Quel daltonismo pericoloso sulla ricchezza italiana
Se è giusta e sacrosanta la critica sociale che si sofferma sulle diseguaglianze e sulle ingiustizie sociali, che in Italia sono ancora tante e che il COVID 19 ha reso ancora più acute, dall’altro lato non bisogna cadere nel daltonismo dell’immenso benessere di cui si gode, il più grande della storia, in termini di beni mobili ed immobili e di redditi vari pubblici e privati. Segni ne sono chiari come il sole sotto gli occhi il numero dei proprietari di case, in città e nei luoghi di villeggiatura, il numero delle auto a volte più d’una per famiglie, con i costi che implicano, il numero di barche, che affollano i porti grandi e piccoli lungo i 2 mila chilometri di costa italiana, la inimmaginabile diffusa imprenditorialità privata, che rende, con l’industria pubblica, l’Italia un alveare produttivo straordinario, che suscita l’ammirazione del mondo. Non parliamo dell’industria turistica con i beni ambientali-culturali unici al mondo con flussi interni e dall’estero, produttori con l’indotto di ricchezze e di lavoro. E ancora non parliamo dell’occupazione e dei posti pubblici (dalla sanità alla scuola, all’Università, alle amministrazioni pubbliche, dalla capitale agli 8 mila Comuni).
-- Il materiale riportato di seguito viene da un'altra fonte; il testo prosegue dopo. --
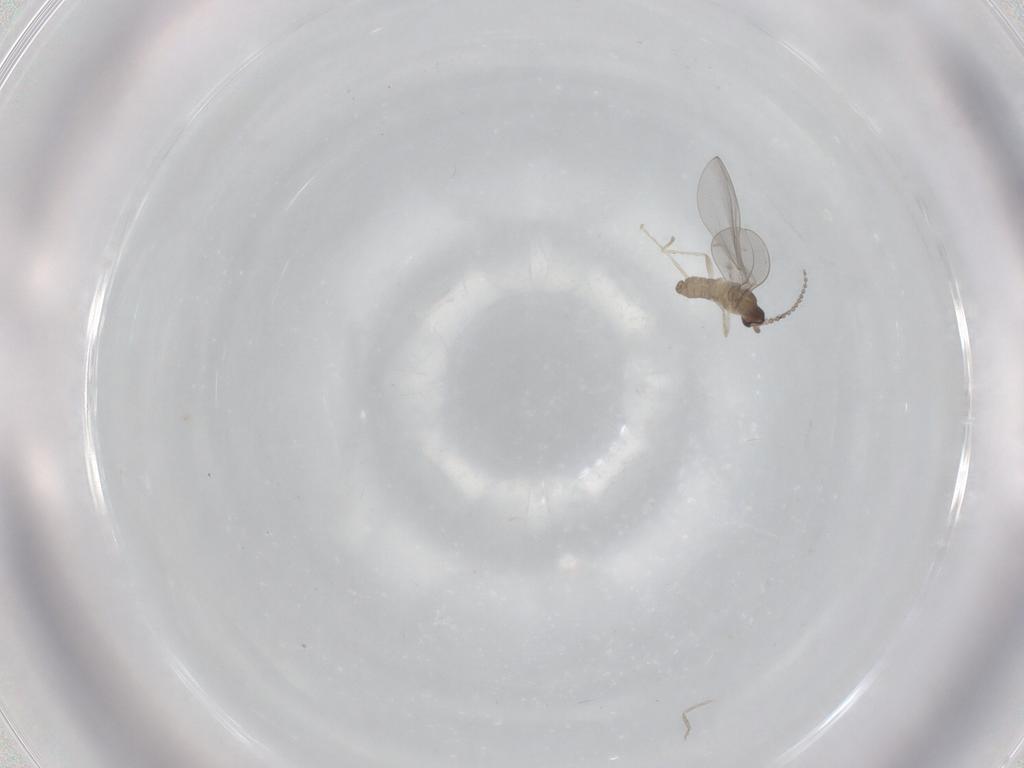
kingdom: Animalia
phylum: Arthropoda
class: Insecta
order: Diptera
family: Cecidomyiidae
L’Italia, inoltre, conta uno dei maggiori numeri di pensionati, con una vita media la più alta della sua storia e nei confronti di altri paesi. Il nostro “bel paese” è dunque complessivamente ricco, ha la più straordinaria partecipazione ed emancipazione delle donne della sua storia, è la settima potenza economica al mondo e non a caso centinaia di migliaia e migliaia di persone (ormai sono milioni gli stranieri in Italia) sono venute e vogliono venire qui. Per concludere: è giusta la critica sociale, sacrosanto l’impegno per attenuare e in prospettiva abolire l’ingiustizia (anche se la storia ci ha insegnato e ci insegna che è questione complessa), ma senza vedere sempre e solo tutto nero, criticando di continuo, facendo gli apocalittici e i pessimisti, rischiando così di pensare e di dire cose che non esistono e che sono smentite ogni istante sotto i nostri occhi.